What exactly is happening in Xinjiang? As the UN statement made clear, Beijing continues to operate a large network of political “re-education” camps. It’s estimated that more than one million people have been arbitrarily detained. Essentially, they’ve disappeared.
The reports that emerge from these “vocational centers” offer a disturbing snapshot of inhumane and degrading treatment, torture, forced sterilization, sexual and gender-based violence, and forced separation of children. Uyghur minorities are considered inferior, and Beijing employs high-tech surveillance to aggressively restrict their movement.
What’s particularly striking about Beijing’s brutality is the reports of forced labor for tens of thousands of Uyghurs. It’s estimated that between 2017 and 2019 alone, at least 80,000 Uyghurs were transferred out of Xinjiang. These people were simply shipped to factories throughout China under a central government policy known as “Xinjiang Aid.”
After scrutinizing this chain of forced labor, the Australian Strategic Policy Institute (ASPI) identified at least 82 well-known global brands potentially benefiting from the use of Uyghur workers through labor transfer programs. This includes some of the world’s top brands. In one case, a Washington Post reporter found Uyghurs laboring at an American athletic footwear factory in Laixi, China — roughly 2,000 miles from Xinjiang. The reporter quoted a local vendor as saying of the Uyghurs, “The government sent them here.”
In December 2021, President Biden signed the Uyghur Forced Labor Prevention Act (UFLPA). Since then, the U.S. has begun seizing more goods from Xinjiang based on a presumption of forced labor.

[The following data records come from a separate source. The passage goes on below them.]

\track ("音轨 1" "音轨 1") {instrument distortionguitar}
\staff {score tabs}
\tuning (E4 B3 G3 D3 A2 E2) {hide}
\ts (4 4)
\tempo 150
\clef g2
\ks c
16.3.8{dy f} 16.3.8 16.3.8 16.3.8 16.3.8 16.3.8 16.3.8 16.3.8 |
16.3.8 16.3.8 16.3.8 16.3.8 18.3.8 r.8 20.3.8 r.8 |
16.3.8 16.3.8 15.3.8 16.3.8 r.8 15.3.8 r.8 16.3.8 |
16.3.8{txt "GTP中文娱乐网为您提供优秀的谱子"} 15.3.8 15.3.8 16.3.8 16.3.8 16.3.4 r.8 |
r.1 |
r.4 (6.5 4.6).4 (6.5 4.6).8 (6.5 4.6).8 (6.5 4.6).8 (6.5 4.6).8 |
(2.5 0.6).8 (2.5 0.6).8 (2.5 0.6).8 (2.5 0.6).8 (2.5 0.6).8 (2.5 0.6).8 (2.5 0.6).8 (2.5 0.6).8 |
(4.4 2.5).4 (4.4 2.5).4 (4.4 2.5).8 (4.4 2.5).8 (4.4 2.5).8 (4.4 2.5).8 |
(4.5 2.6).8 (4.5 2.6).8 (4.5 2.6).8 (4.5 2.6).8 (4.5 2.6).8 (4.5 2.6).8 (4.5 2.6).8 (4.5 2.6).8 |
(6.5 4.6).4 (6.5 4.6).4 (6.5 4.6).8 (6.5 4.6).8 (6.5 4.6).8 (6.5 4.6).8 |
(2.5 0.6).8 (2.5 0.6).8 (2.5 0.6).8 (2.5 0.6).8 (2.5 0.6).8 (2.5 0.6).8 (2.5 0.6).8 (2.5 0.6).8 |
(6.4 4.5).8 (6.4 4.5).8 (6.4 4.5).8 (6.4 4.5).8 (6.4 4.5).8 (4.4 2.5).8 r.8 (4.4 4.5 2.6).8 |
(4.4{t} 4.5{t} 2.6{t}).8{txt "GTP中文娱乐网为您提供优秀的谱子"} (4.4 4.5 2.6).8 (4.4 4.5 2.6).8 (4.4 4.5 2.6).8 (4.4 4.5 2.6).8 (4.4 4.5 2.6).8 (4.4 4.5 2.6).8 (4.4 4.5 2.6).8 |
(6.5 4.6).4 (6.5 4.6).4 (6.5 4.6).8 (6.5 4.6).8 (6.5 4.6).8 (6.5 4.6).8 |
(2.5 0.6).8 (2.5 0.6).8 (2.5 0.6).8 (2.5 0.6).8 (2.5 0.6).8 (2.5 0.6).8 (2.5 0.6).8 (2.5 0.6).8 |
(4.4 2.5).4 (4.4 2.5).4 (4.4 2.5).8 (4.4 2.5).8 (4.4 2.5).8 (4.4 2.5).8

However, Beijing remains unmoved. Satellite imagery has recorded some of the vast detention centers constructed to continue Uyghur persecution — including one facility that the Associated Press estimates could hold 10,000 people.

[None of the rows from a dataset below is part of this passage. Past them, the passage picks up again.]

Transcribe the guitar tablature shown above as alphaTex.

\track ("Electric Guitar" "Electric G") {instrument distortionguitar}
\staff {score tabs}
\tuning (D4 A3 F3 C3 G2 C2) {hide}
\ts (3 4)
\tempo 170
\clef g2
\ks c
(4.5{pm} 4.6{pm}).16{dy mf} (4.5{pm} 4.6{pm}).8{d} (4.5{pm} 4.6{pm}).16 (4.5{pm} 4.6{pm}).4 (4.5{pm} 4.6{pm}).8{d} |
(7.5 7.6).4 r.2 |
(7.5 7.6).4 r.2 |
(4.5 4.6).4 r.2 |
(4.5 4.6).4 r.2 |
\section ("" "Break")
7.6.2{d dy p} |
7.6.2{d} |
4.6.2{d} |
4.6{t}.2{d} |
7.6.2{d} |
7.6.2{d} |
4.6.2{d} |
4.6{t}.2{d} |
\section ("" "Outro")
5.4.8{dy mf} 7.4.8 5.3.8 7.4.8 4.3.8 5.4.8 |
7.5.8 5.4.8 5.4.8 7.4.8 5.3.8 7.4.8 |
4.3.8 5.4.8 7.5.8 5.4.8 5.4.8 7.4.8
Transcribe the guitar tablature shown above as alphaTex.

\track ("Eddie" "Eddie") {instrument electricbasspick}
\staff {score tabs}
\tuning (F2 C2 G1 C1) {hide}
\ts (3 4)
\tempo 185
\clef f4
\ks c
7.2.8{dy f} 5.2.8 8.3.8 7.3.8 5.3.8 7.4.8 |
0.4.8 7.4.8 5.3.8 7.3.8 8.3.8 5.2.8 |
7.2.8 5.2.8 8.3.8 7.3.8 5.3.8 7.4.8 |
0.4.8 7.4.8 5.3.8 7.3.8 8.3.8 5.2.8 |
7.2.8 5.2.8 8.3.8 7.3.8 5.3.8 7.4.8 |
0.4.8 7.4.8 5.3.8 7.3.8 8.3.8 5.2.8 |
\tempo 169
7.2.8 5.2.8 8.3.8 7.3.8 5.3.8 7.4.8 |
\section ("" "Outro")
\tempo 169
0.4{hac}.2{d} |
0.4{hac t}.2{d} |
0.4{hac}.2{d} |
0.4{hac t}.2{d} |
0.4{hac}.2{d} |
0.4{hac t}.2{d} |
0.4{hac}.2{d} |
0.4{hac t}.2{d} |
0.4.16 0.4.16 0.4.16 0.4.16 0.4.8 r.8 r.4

Beijing remains committed to persecuting Uyghurs, Tibetans, and other religious and ethnic minorities. The question, then, is whether global brands can be persuaded to separate from these forced labor supply chains. Some major brands are earning record profits — in part from using forced Uyghur labor. These are extremely profitable companies listed in America’s stock exchanges. A wide array of international investors — including banks, pension funds, and university endowments — earn significant returns by investing in them.
If U.S. lawmakers want to thoroughly tackle China’s slave labor, they need to punish the multinational firms that enable it. And the answer comes down to capital markets.

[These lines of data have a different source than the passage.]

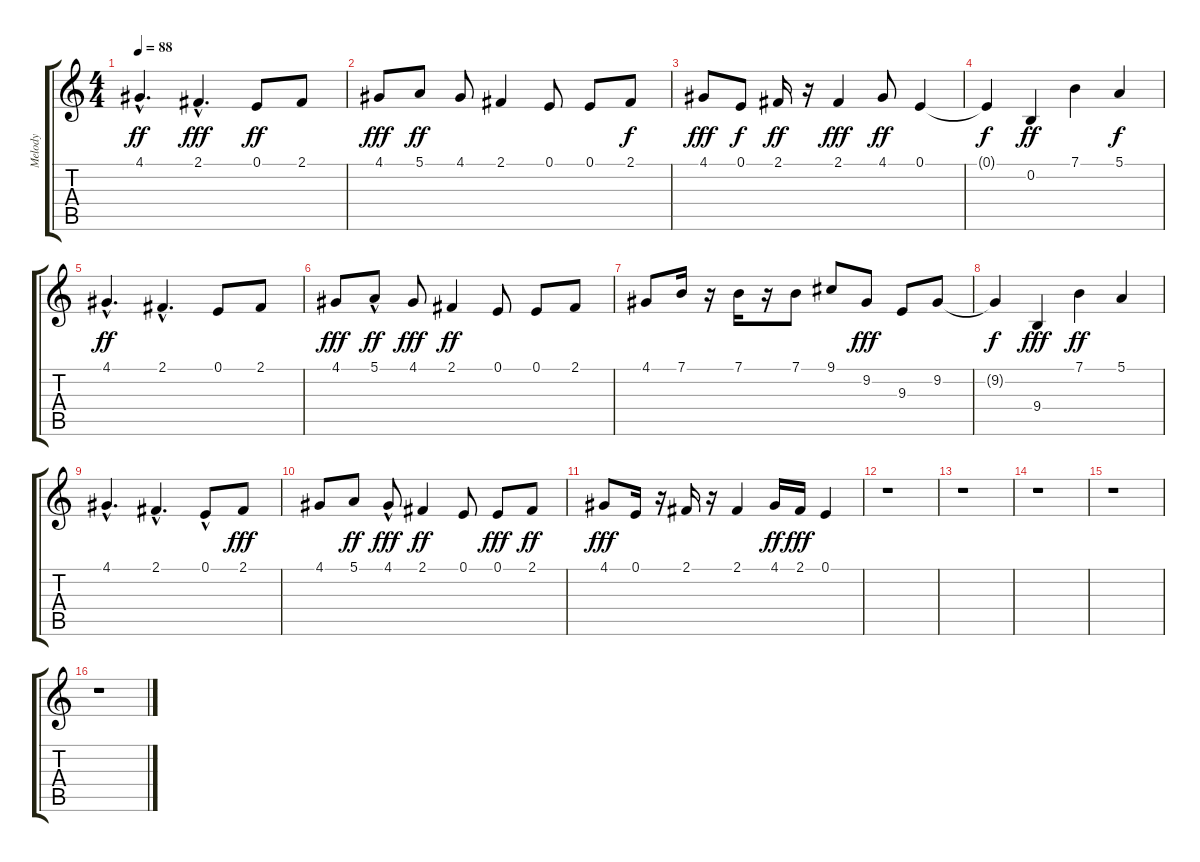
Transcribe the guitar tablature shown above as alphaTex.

\track ("Melody" "Melody") {instrument ocarina}
\staff {score tabs}
\tuning (E4 B3 G3 D3 A2 E2) {hide}
\ts (4 4)
\tempo 88
\clef g2
\ks c
4.1{hac}.4{d dy ff} 2.1{hac}.4{d dy fff} 0.1.8{dy ff} 2.1.8 |
4.1.8{dy fff} 5.1.8{dy ff} 4.1.8 2.1.4 0.1.8 0.1.8 2.1.8{dy f} |
4.1.8{dy fff} 0.1.8{dy f} 2.1.16{dy ff} r.16 2.1.4{dy fff} 4.1.8{dy ff} 0.1.4 |
0.1{t}.4{dy f} 0.2.4{dy ff} 7.1.4 5.1.4{dy f} |
4.1{hac}.4{d dy ff} 2.1{hac}.4{d} 0.1.8 2.1.8 |
4.1.8{dy fff} 5.1{hac}.8{dy ff} 4.1.8{dy fff} 2.1.4{dy ff} 0.1.8 0.1.8 2.1.8 |
4.1.8 7.1.16 r.16 7.1.16 r.16 7.1.8 9.1.8 9.2.8{dy fff} 9.3.8 9.2.8 |
9.2{t}.4{dy f} 9.4.4{dy fff} 7.1.4{dy ff} 5.1.4 |
4.1{hac}.4{d} 2.1{hac}.4{d} 0.1{hac}.8 2.1.8{dy fff} |
4.1.8 5.1.8{dy ff} 4.1{hac}.8{dy fff} 2.1.4{dy ff} 0.1.8 0.1.8{dy fff} 2.1.8{dy ff} |
4.1.8{dy fff} 0.1.16 r.16 2.1.16 r.16 2.1.4 4.1.16{dy ff} 2.1.16{dy fff} 0.1.4 |
r.1 |
r.1 |
r.1 |
r.1 |
r.1
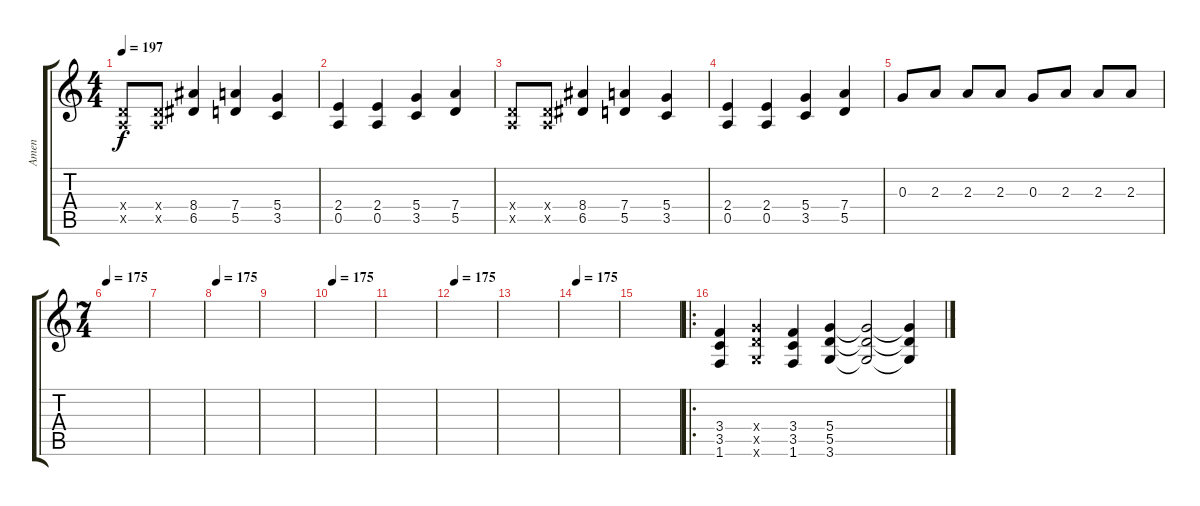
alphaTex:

\track ("Amen" "Amen") {instrument overdrivenguitar}
\staff {score tabs}
\tuning (E4 B3 G3 D3 A2 E2) {hide}
\ts (4 4)
\tempo 197
\clef g2
\ks c
(0.4{x} 0.5{x}).8{dy f} (0.4{x} 0.5{x}).8 (8.4 6.5).4 (7.4 5.5).4 (5.4 3.5).4 |
(2.4 0.5).4 (2.4 0.5).4 (5.4 3.5).4 (7.4 5.5).4 |
(0.4{x} 0.5{x}).8 (0.4{x} 0.5{x}).8 (8.4 6.5).4 (7.4 5.5).4 (5.4 3.5).4 |
(2.4 0.5).4 (2.4 0.5).4 (5.4 3.5).4 (7.4 5.5).4 |
0.3.8 2.3.8 2.3.8 2.3.8 0.3.8 2.3.8 2.3.8 2.3.8 |
\ts (7 4)
\tempo 175
|
|
\tempo 175
|
|
\tempo 175
|
|
\tempo 175
|
|
\tempo 175
|
|
\ro
(3.4 3.5 1.6).4 (5.4{x} 5.5{x} 3.6{x}).4 (3.4 3.5 1.6).4 (5.4 5.5 3.6).4 (5.4{t} 5.5{t} 3.6{t}).2 (5.4{t} 5.5{t} 3.6{t}).4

Congress could set criteria to thoroughly identify companies sourcing goods through Uyghur forced labor. Any company that does not completely disassociate from China’s forced labor would be delisted from U.S. stock markets. This should also include any exchange-traded funds (ETFs) and mutual funds containing such businesses.
Shutting down access to America’s financial markets is the one place where Congress can act from a position of strength. This “forced labor divestment” would be the big stick — the threat to a major global brand of being shamefully removed from America’s capital markets.
If China won’t end its persecution of Uyghurs, multinationals must be compelled to step away. Hitting them in the global financial arena could be the kicker — the means to impose responsible and humane practices.
It’s time for Congress to force the issue — and condition access to America’s financial markets on ending corporate complicity in China’s egregious human rights abuses.